━━━ Records for the task

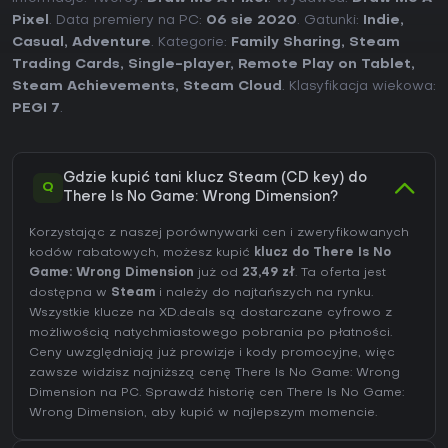
Pixel
. Data premiery na PC:
06 sie 2020
. Gatunki:
Indie
,
Casual
,
Adventure
. Kategorie:
Family Sharing
,
Steam
Trading Cards
,
Single-player
,
Remote Play on Tablet
,
Steam Achievements
,
Steam Cloud
. Klasyfikacja wiekowa:
PEGI 7
.
Gdzie kupić tani klucz Steam (CD key) do
Q
There Is No Game: Wrong Dimension?
Korzystając z naszej porównywarki cen i zweryfikowanych
kodów rabatowych, możesz kupić
klucz do There Is No
Game: Wrong Dimension
już od
23,49 zł
. Ta oferta jest
dostępna w
Steam
i należy do najtańszych na rynku.
Wszystkie klucze na XD.deals są dostarczane cyfrowo z
możliwością natychmiastowego pobrania po płatności.
Ceny uwzględniają już prowizje i kody promocyjne, więc
zawsze widzisz najniższą cenę There Is No Game: Wrong
Dimension na
PC
. Sprawdź
historię cen There Is No Game:
Wrong Dimension
, aby kupić w najlepszym momencie.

━━━━━━

Please copy out each line in the entries that mentions the string "Wrong".

#### [Reply]
There Is No Game: Wrong Dimension?
Game: Wrong Dimension
zawsze widzisz najniższą cenę There Is No Game: Wrong
Wrong Dimension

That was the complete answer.